Sie kommen aus Russland, Rumänien, Bulgarien, Polen, Syrien und sogar aus China: Immer mehr ausländische Ärzte arbeiten in MV. Aktuell haben nach Auskunft der Ärztekammer 664 Mediziner im Land keinen deutschen Pass – 290 mehr als noch 2010. Damit hat jeder 14. Arzt im Nordosten seine Wurzeln im Ausland. Allein 2014 erteilte das Landesgesundheitsamt 120 ausländischen Medizinern die Approbation.

Im Sozialministerium sieht man die Entwicklung vor allem mit Erleichterung. „Diese Ärzte sind herzlich willkommen, denn sie werden dringend gebraucht und schließen gerade in ländlichen Regionen Lücken in der medizinischen Versorgung“, sagte Sozialministerin Birgit Hesse (SPD).
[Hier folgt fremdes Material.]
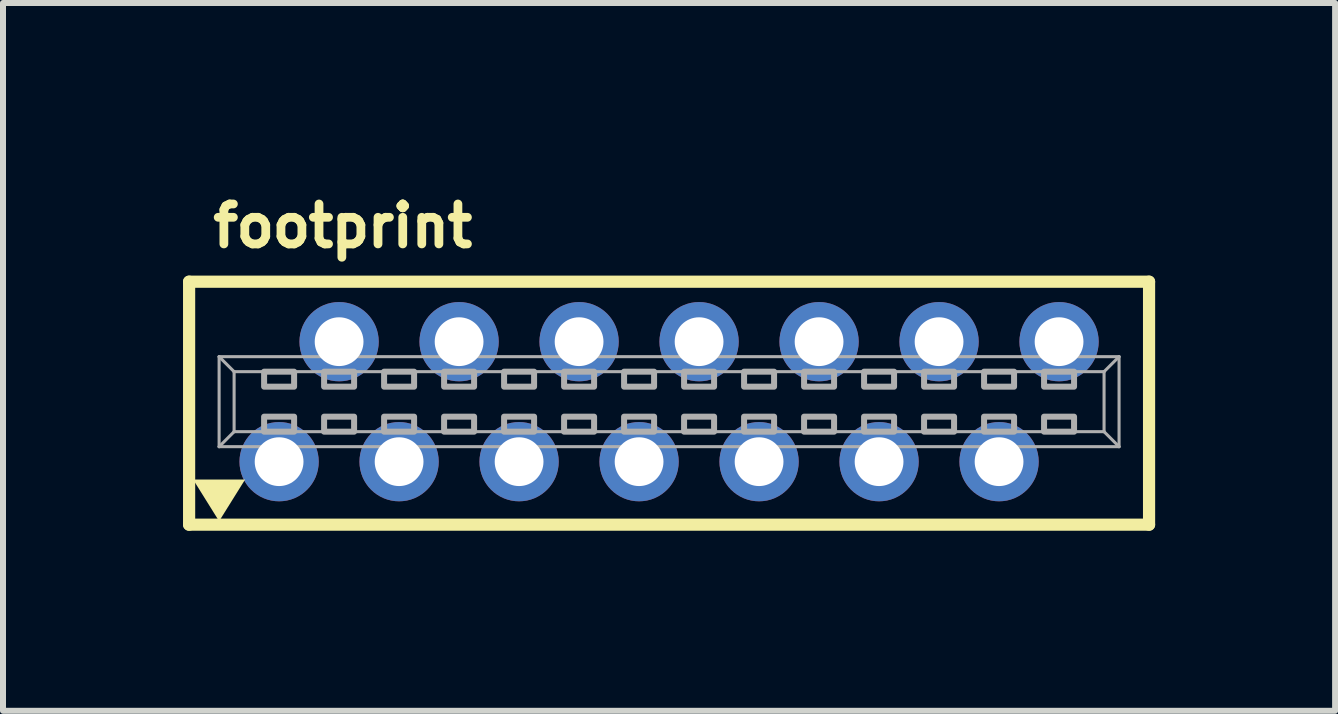
<source format=kicad_pcb>
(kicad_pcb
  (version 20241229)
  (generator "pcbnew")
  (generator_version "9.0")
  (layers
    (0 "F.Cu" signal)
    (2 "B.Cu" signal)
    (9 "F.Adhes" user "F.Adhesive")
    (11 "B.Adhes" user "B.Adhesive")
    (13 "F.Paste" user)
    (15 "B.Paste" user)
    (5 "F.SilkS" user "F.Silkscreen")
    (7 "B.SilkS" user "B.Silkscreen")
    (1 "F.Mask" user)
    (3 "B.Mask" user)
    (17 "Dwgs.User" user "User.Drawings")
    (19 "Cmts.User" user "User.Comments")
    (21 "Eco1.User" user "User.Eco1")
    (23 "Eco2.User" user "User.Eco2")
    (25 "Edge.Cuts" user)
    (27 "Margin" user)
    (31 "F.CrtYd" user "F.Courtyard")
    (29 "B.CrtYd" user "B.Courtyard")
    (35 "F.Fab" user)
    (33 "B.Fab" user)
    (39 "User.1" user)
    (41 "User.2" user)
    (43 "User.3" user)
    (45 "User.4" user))
  (footprint "footprint"
    (layer "F.Cu")
    (at 8.102 3.645)
    (property "Reference" "footprint" (at -7.675 -2.54 0) (layer "F.SilkS") (effects (font (size 0.666 0.666) (thickness 0.146)) (justify left bottom)))
    (fp_line (start -8 -2) (end -8 2.05) (stroke (width 0.203) (type solid)) (layer "F.SilkS"))
    (fp_line (start -8 2.05) (end 8 2.05) (stroke (width 0.203) (type solid)) (layer "F.SilkS"))
    (fp_line (start 8 -2) (end -8 -2) (stroke (width 0.203) (type solid)) (layer "F.SilkS"))
    (fp_line (start 8 -2) (end 8 2.05) (stroke (width 0.203) (type solid)) (layer "F.SilkS"))
    (fp_poly (pts (xy -7.5 1.992) (xy -7.933 1.298) (xy -7.067 1.298)) (stroke (width 0) (type solid)) (fill yes) (layer "F.SilkS"))
    (fp_line (start -7.5 -0.75) (end 7.5 -0.75) (stroke (width 0.051) (type solid)) (layer "F.Fab"))
    (fp_line (start -7.5 0.75) (end -7.5 -0.75) (stroke (width 0.051) (type solid)) (layer "F.Fab"))
    (fp_line (start -7.25 -0.5) (end -7.5 -0.75) (stroke (width 0.051) (type solid)) (layer "F.Fab"))
    (fp_line (start -7.25 -0.5) (end 7.25 -0.5) (stroke (width 0.051) (type solid)) (layer "F.Fab"))
    (fp_line (start -7.25 0.5) (end -7.5 0.75) (stroke (width 0.051) (type solid)) (layer "F.Fab"))
    (fp_line (start -7.25 0.5) (end -7.25 -0.5) (stroke (width 0.051) (type solid)) (layer "F.Fab"))
    (fp_line (start 7.25 -0.5) (end 7.25 0.5) (stroke (width 0.051) (type solid)) (layer "F.Fab"))
    (fp_line (start 7.25 -0.5) (end 7.5 -0.75) (stroke (width 0.051) (type solid)) (layer "F.Fab"))
    (fp_line (start 7.25 0.5) (end -7.25 0.5) (stroke (width 0.051) (type solid)) (layer "F.Fab"))
    (fp_line (start 7.25 0.5) (end 7.5 0.75) (stroke (width 0.051) (type solid)) (layer "F.Fab"))
    (fp_line (start 7.5 -0.75) (end 7.5 0.75) (stroke (width 0.051) (type solid)) (layer "F.Fab"))
    (fp_line (start 7.5 0.75) (end -7.5 0.75) (stroke (width 0.051) (type solid)) (layer "F.Fab"))
    (fp_poly (pts (xy -6.75 -0.25) (xy -6.25 -0.25) (xy -6.25 -0.5) (xy -6.75 -0.5)) (stroke (width 0.1) (type solid)) (fill no) (layer "F.Fab"))
    (fp_poly (pts (xy -6.75 0.5) (xy -6.25 0.5) (xy -6.25 0.25) (xy -6.75 0.25)) (stroke (width 0.1) (type solid)) (fill no) (layer "F.Fab"))
    (fp_poly (pts (xy -5.75 -0.25) (xy -5.25 -0.25) (xy -5.25 -0.5) (xy -5.75 -0.5)) (stroke (width 0.1) (type solid)) (fill no) (layer "F.Fab"))
    (fp_poly (pts (xy -5.75 0.5) (xy -5.25 0.5) (xy -5.25 0.25) (xy -5.75 0.25)) (stroke (width 0.1) (type solid)) (fill no) (layer "F.Fab"))
    (fp_poly (pts (xy -4.75 -0.25) (xy -4.25 -0.25) (xy -4.25 -0.5) (xy -4.75 -0.5)) (stroke (width 0.1) (type solid)) (fill no) (layer "F.Fab"))
    (fp_poly (pts (xy -4.75 0.5) (xy -4.25 0.5) (xy -4.25 0.25) (xy -4.75 0.25)) (stroke (width 0.1) (type solid)) (fill no) (layer "F.Fab"))
    (fp_poly (pts (xy -3.75 -0.25) (xy -3.25 -0.25) (xy -3.25 -0.5) (xy -3.75 -0.5)) (stroke (width 0.1) (type solid)) (fill no) (layer "F.Fab"))
    (fp_poly (pts (xy -3.75 0.5) (xy -3.25 0.5) (xy -3.25 0.25) (xy -3.75 0.25)) (stroke (width 0.1) (type solid)) (fill no) (layer "F.Fab"))
    (fp_poly (pts (xy -2.75 -0.25) (xy -2.25 -0.25) (xy -2.25 -0.5) (xy -2.75 -0.5)) (stroke (width 0.1) (type solid)) (fill no) (layer "F.Fab"))
    (fp_poly (pts (xy -2.75 0.5) (xy -2.25 0.5) (xy -2.25 0.25) (xy -2.75 0.25)) (stroke (width 0.1) (type solid)) (fill no) (layer "F.Fab"))
    (fp_poly (pts (xy -1.75 -0.25) (xy -1.25 -0.25) (xy -1.25 -0.5) (xy -1.75 -0.5)) (stroke (width 0.1) (type solid)) (fill no) (layer "F.Fab"))
    (fp_poly (pts (xy -1.75 0.5) (xy -1.25 0.5) (xy -1.25 0.25) (xy -1.75 0.25)) (stroke (width 0.1) (type solid)) (fill no) (layer "F.Fab"))
    (fp_poly (pts (xy -0.75 -0.25) (xy -0.25 -0.25) (xy -0.25 -0.5) (xy -0.75 -0.5)) (stroke (width 0.1) (type solid)) (fill no) (layer "F.Fab"))
    (fp_poly (pts (xy -0.75 0.5) (xy -0.25 0.5) (xy -0.25 0.25) (xy -0.75 0.25)) (stroke (width 0.1) (type solid)) (fill no) (layer "F.Fab"))
    (fp_poly (pts (xy 0.25 -0.25) (xy 0.75 -0.25) (xy 0.75 -0.5) (xy 0.25 -0.5)) (stroke (width 0.1) (type solid)) (fill no) (layer "F.Fab"))
    (fp_poly (pts (xy 0.25 0.5) (xy 0.75 0.5) (xy 0.75 0.25) (xy 0.25 0.25)) (stroke (width 0.1) (type solid)) (fill no) (layer "F.Fab"))
    (fp_poly (pts (xy 1.25 -0.25) (xy 1.75 -0.25) (xy 1.75 -0.5) (xy 1.25 -0.5)) (stroke (width 0.1) (type solid)) (fill no) (layer "F.Fab"))
    (fp_poly (pts (xy 1.25 0.5) (xy 1.75 0.5) (xy 1.75 0.25) (xy 1.25 0.25)) (stroke (width 0.1) (type solid)) (fill no) (layer "F.Fab"))
    (fp_poly (pts (xy 2.25 -0.25) (xy 2.75 -0.25) (xy 2.75 -0.5) (xy 2.25 -0.5)) (stroke (width 0.1) (type solid)) (fill no) (layer "F.Fab"))
    (fp_poly (pts (xy 2.25 0.5) (xy 2.75 0.5) (xy 2.75 0.25) (xy 2.25 0.25)) (stroke (width 0.1) (type solid)) (fill no) (layer "F.Fab"))
    (fp_poly (pts (xy 3.25 -0.25) (xy 3.75 -0.25) (xy 3.75 -0.5) (xy 3.25 -0.5)) (stroke (width 0.1) (type solid)) (fill no) (layer "F.Fab"))
    (fp_poly (pts (xy 3.25 0.5) (xy 3.75 0.5) (xy 3.75 0.25) (xy 3.25 0.25)) (stroke (width 0.1) (type solid)) (fill no) (layer "F.Fab"))
    (fp_poly (pts (xy 4.25 -0.25) (xy 4.75 -0.25) (xy 4.75 -0.5) (xy 4.25 -0.5)) (stroke (width 0.1) (type solid)) (fill no) (layer "F.Fab"))
    (fp_poly (pts (xy 4.25 0.5) (xy 4.75 0.5) (xy 4.75 0.25) (xy 4.25 0.25)) (stroke (width 0.1) (type solid)) (fill no) (layer "F.Fab"))
    (fp_poly (pts (xy 5.25 -0.25) (xy 5.75 -0.25) (xy 5.75 -0.5) (xy 5.25 -0.5)) (stroke (width 0.1) (type solid)) (fill no) (layer "F.Fab"))
    (fp_poly (pts (xy 5.25 0.5) (xy 5.75 0.5) (xy 5.75 0.25) (xy 5.25 0.25)) (stroke (width 0.1) (type solid)) (fill no) (layer "F.Fab"))
    (fp_poly (pts (xy 6.25 -0.25) (xy 6.75 -0.25) (xy 6.75 -0.5) (xy 6.25 -0.5)) (stroke (width 0.1) (type solid)) (fill no) (layer "F.Fab"))
    (fp_poly (pts (xy 6.25 0.5) (xy 6.75 0.5) (xy 6.75 0.25) (xy 6.25 0.25)) (stroke (width 0.1) (type solid)) (fill no) (layer "F.Fab"))
    (pad "1" thru_hole circle (at -6.5 1) (size 1.321 1.321) (drill 0.813) (layers "*.Cu" "*.Mask"))
    (pad "2" thru_hole circle (at -5.5 -1) (size 1.321 1.321) (drill 0.813) (layers "*.Cu" "*.Mask"))
    (pad "3" thru_hole circle (at -4.5 1) (size 1.321 1.321) (drill 0.813) (layers "*.Cu" "*.Mask"))
    (pad "4" thru_hole circle (at -3.5 -1) (size 1.321 1.321) (drill 0.813) (layers "*.Cu" "*.Mask"))
    (pad "5" thru_hole circle (at -2.5 1) (size 1.321 1.321) (drill 0.813) (layers "*.Cu" "*.Mask"))
    (pad "6" thru_hole circle (at -1.5 -1) (size 1.321 1.321) (drill 0.813) (layers "*.Cu" "*.Mask"))
    (pad "7" thru_hole circle (at -0.5 1) (size 1.321 1.321) (drill 0.813) (layers "*.Cu" "*.Mask"))
    (pad "8" thru_hole circle (at 0.5 -1) (size 1.321 1.321) (drill 0.813) (layers "*.Cu" "*.Mask"))
    (pad "9" thru_hole circle (at 1.5 1) (size 1.321 1.321) (drill 0.813) (layers "*.Cu" "*.Mask"))
    (pad "10" thru_hole circle (at 2.5 -1) (size 1.321 1.321) (drill 0.813) (layers "*.Cu" "*.Mask"))
    (pad "11" thru_hole circle (at 3.5 1) (size 1.321 1.321) (drill 0.813) (layers "*.Cu" "*.Mask"))
    (pad "12" thru_hole circle (at 4.5 -1) (size 1.321 1.321) (drill 0.813) (layers "*.Cu" "*.Mask"))
    (pad "13" thru_hole circle (at 5.5 1) (size 1.321 1.321) (drill 0.813) (layers "*.Cu" "*.Mask"))
    (pad "14" thru_hole circle (at 6.5 -1) (size 1.321 1.321) (drill 0.813) (layers "*.Cu" "*.Mask")))
  (gr_rect
    (start -3 -3)
    (end 19.203 8.797)
    (stroke (width 0.1) (type default))
    (fill no)
    (layer "Edge.Cuts")))
</source>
Es gibt sogar deutlich mehr Bewerber. Hauptproblem ist aber die deutsche Sprache. „Sehr gute Deutschkenntnisse sind Grundvoraussetzung für die Kommunikation mit den Patienten“, so Hesse. Seit einem halben Jahr ist die Ärztekammer für die notwendige Fachsprachenprüfung ausländischer Ärzte zuständig. Fast jeder zweite Bewerber konnte nach Auskunft der Kammer keine ausreichenden Sprachkenntnisse nachweisen. Die berufsständische Vertretung hat inzwischen reagiert und bietet Qualifizierungsmöglichkeiten zur Vorbereitung auf die Fachsprachenprüfung an. Der erste Sprachkurs beginnt Mitte August.

Bundesweit arbeiten mehr als 30000 ausländische Ärzte in deutschen Krankenhäusern. Die meisten von ihnen kommen aus Rumänien und Griechenland.